Facebook won't ban political advertisements: Mark Zuckerberg

Stating that ads are an important element of voice, especially for candidates and advocacy groups, the CEO of Facebook asserted that the company's stance was not aimed at driving revenues.

Twitter may have decided to ban political ads on its platform, but Facebook has said it will not do so, stating that ads form an important part of the “voice” for candidates and advocacy groups.

Speaking on an investor call, Mark Zuckerberg, CEO of Facebook, said,

“In a democracy, I don't think it's right for private companies to censor politicians or the news. And although I've considered whether we should not carry these ads in the past and I'll continue to do so, on balance so far I've thought we should continue.”

He cited the examples of Google, YouTube, cable networks, and national broadcasters that also run political advertisements on their platforms.

Zuckerberg asserted that the company's stance was not aimed at driving revenues.

“I can assure you, from a business perspective, the controversy this creates far outweighs the very small per cent of our business that these political ads make up. We estimate these ads from politicians will be less than 0.5 per cent of our revenue next year. That's not why we're doing this... I believe the better approach is to work to increase transparency. Ads on Facebook are already more transparent than anywhere else,” he said.

The company has been under heavy scrutiny from lawmakers and regulators following incidents of user data breach and allegations that the platform was being used to spread misinformation during the 2016 US elections.

The company has also received sharp criticism from various quarters for allowing politicians and their campaigns to post almost anything, including false and misleading claims.

Facebook, which has undertaken a number of efforts in the past few years to deal with misinformation on the platform, said it is also testing the removal of 'like' counts on Instagram and Facebook to help people engage in meaningful interactions.

According to Facebook's Ad Library Report, in India, where the 17th Lok Sabha elections were held earlier this year, 1.21 lakh political ads with a total spending of more than Rs 26.5 crore were placed on the platform between February and May 15, 2019.

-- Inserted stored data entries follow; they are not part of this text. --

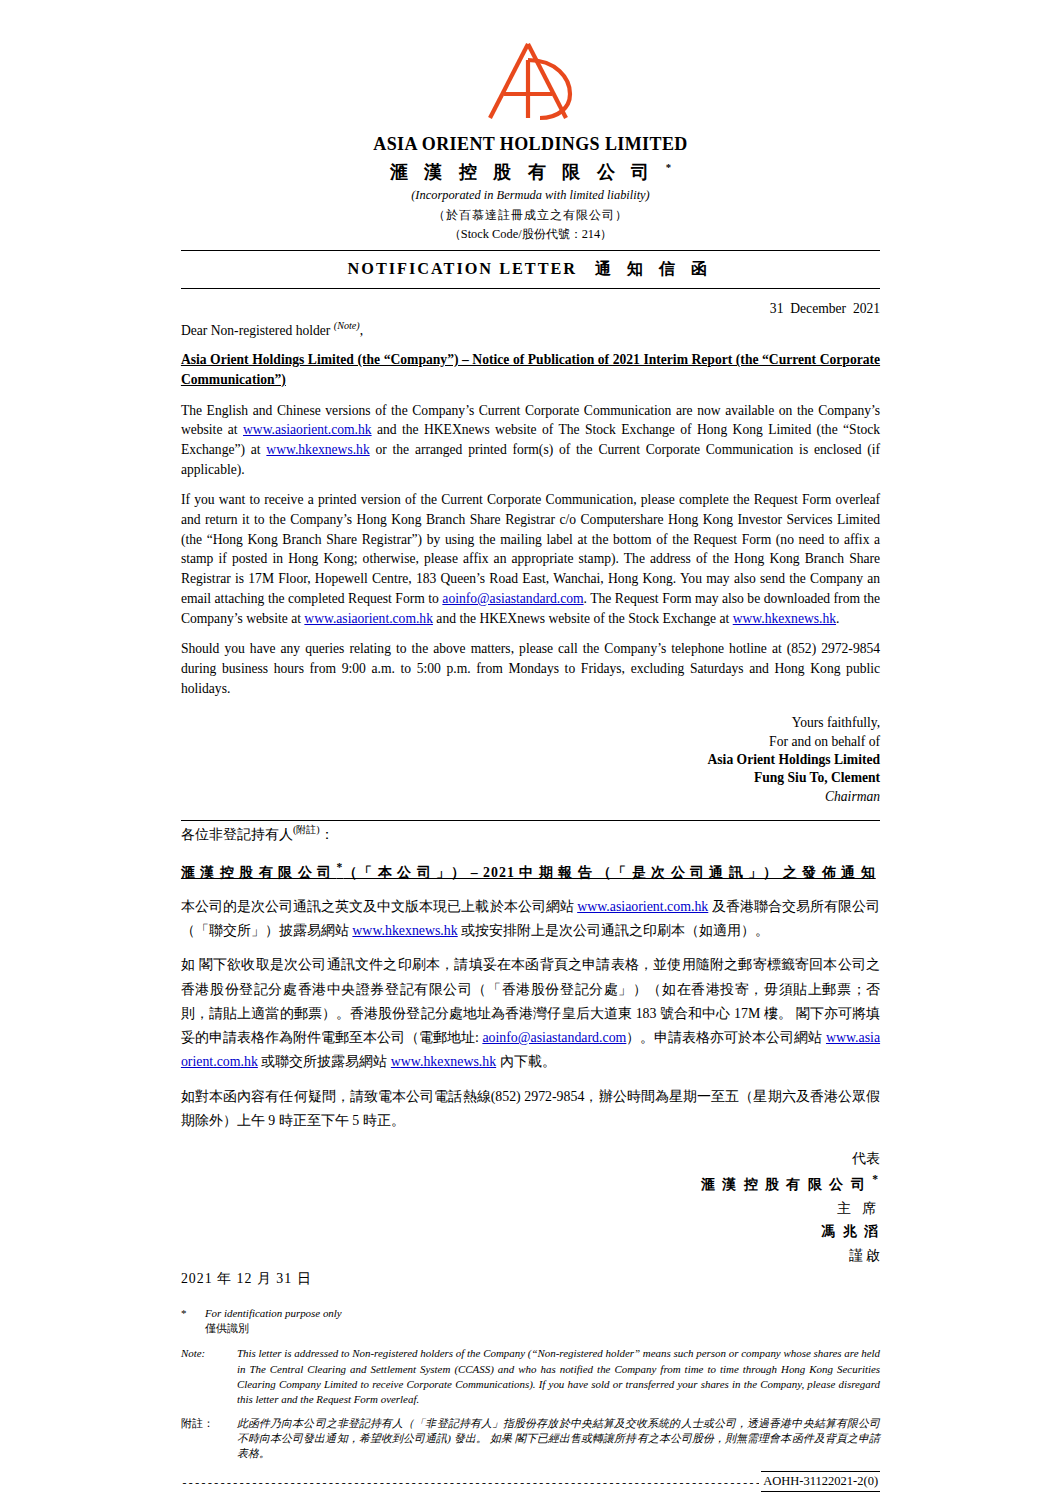ASIA ORIENT HOLDINGS LIMITED
滙 漢 控 股 有 限 公 司 *
(Incorporated in Bermuda with limited liability)
（於百慕達註冊成立之有限公司）
（Stock Code/股份代號：214）
NOTIFICATION LETTER 通 知 信 函
31 December 2021
Dear Non-registered holder (Note),
Asia Orient Holdings Limited (the “Company”) – Notice of Publication of 2021 Interim Report (the “Current Corporate Communication”)
The English and Chinese versions of the Company’s Current Corporate Communication are now available on the Company’s website at www.asiaorient.com.hk and the HKEXnews website of The Stock Exchange of Hong Kong Limited (the “Stock Exchange”) at www.hkexnews.hk or the arranged printed form(s) of the Current Corporate Communication is enclosed (if applicable).
If you want to receive a printed version of the Current Corporate Communication, please complete the Request Form overleaf and return it to the Company’s Hong Kong Branch Share Registrar c/o Computershare Hong Kong Investor Services Limited (the “Hong Kong Branch Share Registrar”) by using the mailing label at the bottom of the Request Form (no need to affix a stamp if posted in Hong Kong; otherwise, please affix an appropriate stamp). The address of the Hong Kong Branch Share Registrar is 17M Floor, Hopewell Centre, 183 Queen’s Road East, Wanchai, Hong Kong. You may also send the Company an email attaching the completed Request Form to aoinfo@asiastandard.com. The Request Form may also be downloaded from the Company’s website at www.asiaorient.com.hk and the HKEXnews website of the Stock Exchange at www.hkexnews.hk.
Should you have any queries relating to the above matters, please call the Company’s telephone hotline at (852) 2972-9854 during business hours from 9:00 a.m. to 5:00 p.m. from Mondays to Fridays, excluding Saturdays and Hong Kong public holidays.
Yours faithfully,
For and on behalf of
Asia Orient Holdings Limited
Fung Siu To, Clement
Chairman
各位非登記持有人(附註)：
滙 漢 控 股 有 限 公 司 *（「 本 公 司 」） – 2021 中 期 報 告 （「 是 次 公 司 通 訊 」） 之 發 佈 通 知
本公司的是次公司通訊之英文及中文版本現已上載於本公司網站 www.asiaorient.com.hk 及香港聯合交易所有限公司（「聯交所」）披露易網站 www.hkexnews.hk 或按安排附上是次公司通訊之印刷本（如適用）。
如 閣下欲收取是次公司通訊文件之印刷本，請填妥在本函背頁之申請表格，並使用隨附之郵寄標籤寄回本公司之香港股份登記分處香港中央證券登記有限公司（「香港股份登記分處」）（如在香港投寄，毋須貼上郵票；否則，請貼上適當的郵票）。香港股份登記分處地址為香港灣仔皇后大道東 183 號合和中心 17M 樓。 閣下亦可將填妥的申請表格作為附件電郵至本公司（電郵地址: aoinfo@asiastandard.com）。申請表格亦可於本公司網站 www.asiaorient.com.hk 或聯交所披露易網站 www.hkexnews.hk 內下載。
如對本函內容有任何疑問，請致電本公司電話熱線(852) 2972-9854，辦公時間為星期一至五（星期六及香港公眾假期除外）上午 9 時正至下午 5 時正。
代表
滙 漢 控 股 有 限 公 司 *
主 席
馮 兆 滔
謹 啟
2021 年 12 月 31 日
*
For identification purpose only
僅供識別
Note:
This letter is addressed to Non-registered holders of the Company (“Non-registered holder” means such person or company whose shares are held in The Central Clearing and Settlement System (CCASS) and who has notified the Company from time to time through Hong Kong Securities Clearing Company Limited to receive Corporate Communications). If you have sold or transferred your shares in the Company, please disregard this letter and the Request Form overleaf.
附註：
此函件乃向本公司之非登記持有人（「非登記持有人」指股份存放於中央結算及交收系統的人士或公司，透過香港中央結算有限公司不時向本公司發出通知，希望收到公司通訊) 發出。 如果 閣下已經出售或轉讓所持有之本公司股份，則無需理會本函件及背頁之申請表格。
-------------------------------------------------------------------------------------------------------------------------------------------------- AOHH-31122021-2(0)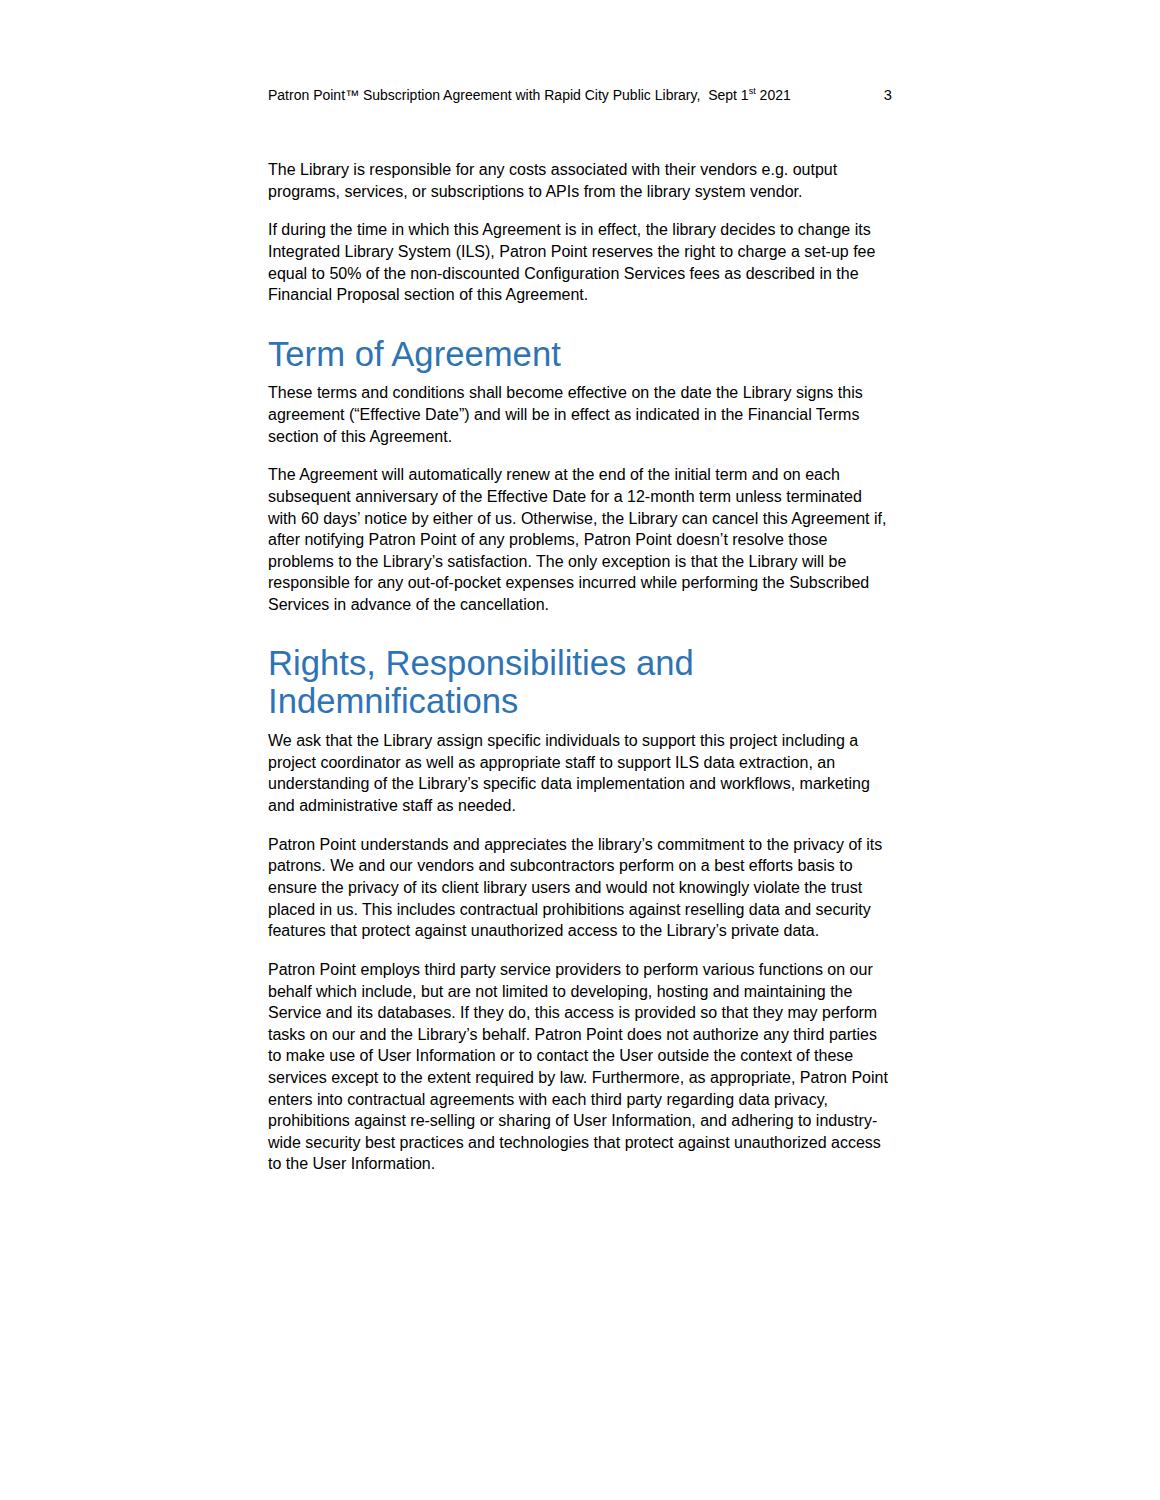Patron Point™ Subscription Agreement with Rapid City Public Library, Sept 1st 2021
3
The Library is responsible for any costs associated with their vendors e.g. output programs, services, or subscriptions to APIs from the library system vendor.
If during the time in which this Agreement is in effect, the library decides to change its Integrated Library System (ILS), Patron Point reserves the right to charge a set-up fee equal to 50% of the non-discounted Configuration Services fees as described in the Financial Proposal section of this Agreement.
Term of Agreement
These terms and conditions shall become effective on the date the Library signs this agreement (“Effective Date”) and will be in effect as indicated in the Financial Terms section of this Agreement.
The Agreement will automatically renew at the end of the initial term and on each subsequent anniversary of the Effective Date for a 12-month term unless terminated with 60 days’ notice by either of us. Otherwise, the Library can cancel this Agreement if, after notifying Patron Point of any problems, Patron Point doesn’t resolve those problems to the Library’s satisfaction. The only exception is that the Library will be responsible for any out-of-pocket expenses incurred while performing the Subscribed Services in advance of the cancellation.
Rights, Responsibilities and Indemnifications
We ask that the Library assign specific individuals to support this project including a project coordinator as well as appropriate staff to support ILS data extraction, an understanding of the Library’s specific data implementation and workflows, marketing and administrative staff as needed.
Patron Point understands and appreciates the library’s commitment to the privacy of its patrons. We and our vendors and subcontractors perform on a best efforts basis to ensure the privacy of its client library users and would not knowingly violate the trust placed in us. This includes contractual prohibitions against reselling data and security features that protect against unauthorized access to the Library’s private data.
Patron Point employs third party service providers to perform various functions on our behalf which include, but are not limited to developing, hosting and maintaining the Service and its databases. If they do, this access is provided so that they may perform tasks on our and the Library’s behalf. Patron Point does not authorize any third parties to make use of User Information or to contact the User outside the context of these services except to the extent required by law. Furthermore, as appropriate, Patron Point enters into contractual agreements with each third party regarding data privacy, prohibitions against re-selling or sharing of User Information, and adhering to industry-wide security best practices and technologies that protect against unauthorized access to the User Information.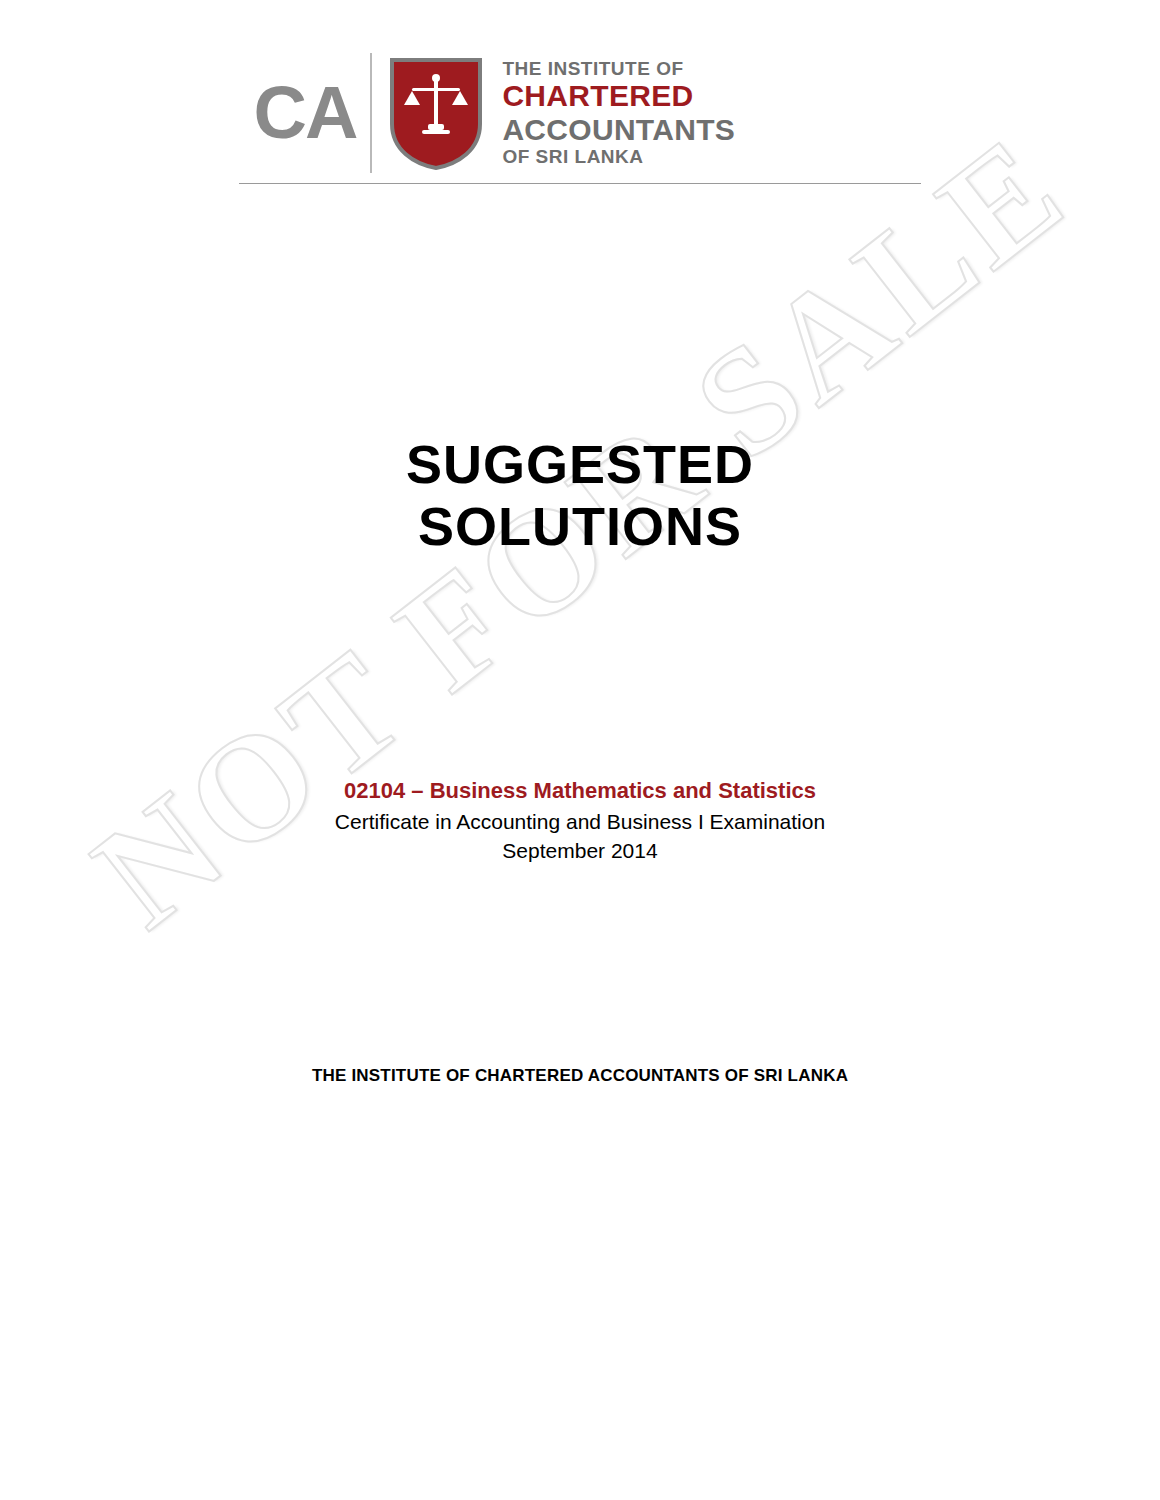NOT FOR SALE
CA
THE INSTITUTE OF
CHARTERED ACCOUNTANTS
OF SRI LANKA
SUGGESTED SOLUTIONS
02104 – Business Mathematics and Statistics
Certificate in Accounting and Business I Examination
September 2014
THE INSTITUTE OF CHARTERED ACCOUNTANTS OF SRI LANKA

The Indian government had warned social media organisations of stern action if any attempt was made to influence the country's electoral process through “undesirable means”.

“Voice and expression have been important for progress throughout history. They've been important in the fight for democracy worldwide. I believe that voice and free expression are an important part of the path forward today, and that's why our company will continue standing for these principles,” Zuckerberg stated on the investor call.

Zuckerberg's comments assume significance as Twitter's CEO Jack Dorsey has announced that the company will stop all political advertisements on that platform globally. His decision comes into effect on November 22.

In a series of tweets, Dorsey had said the company believes the reach of political messages should be earned, and not bought. He had stated:

A political message earns reach when people decide to follow an account or retweet. Paying for reach removes that decision, forcing highly optimised and targeted political messages on people. We believe this decision should not be compromised by money. Internet political ads present entirely new challenges to civic discourse: machine learning-based optimisation of messaging and micro-targeting, unchecked misleading information, and deep fakes. All at increasing velocity, sophistication, and overwhelming scale.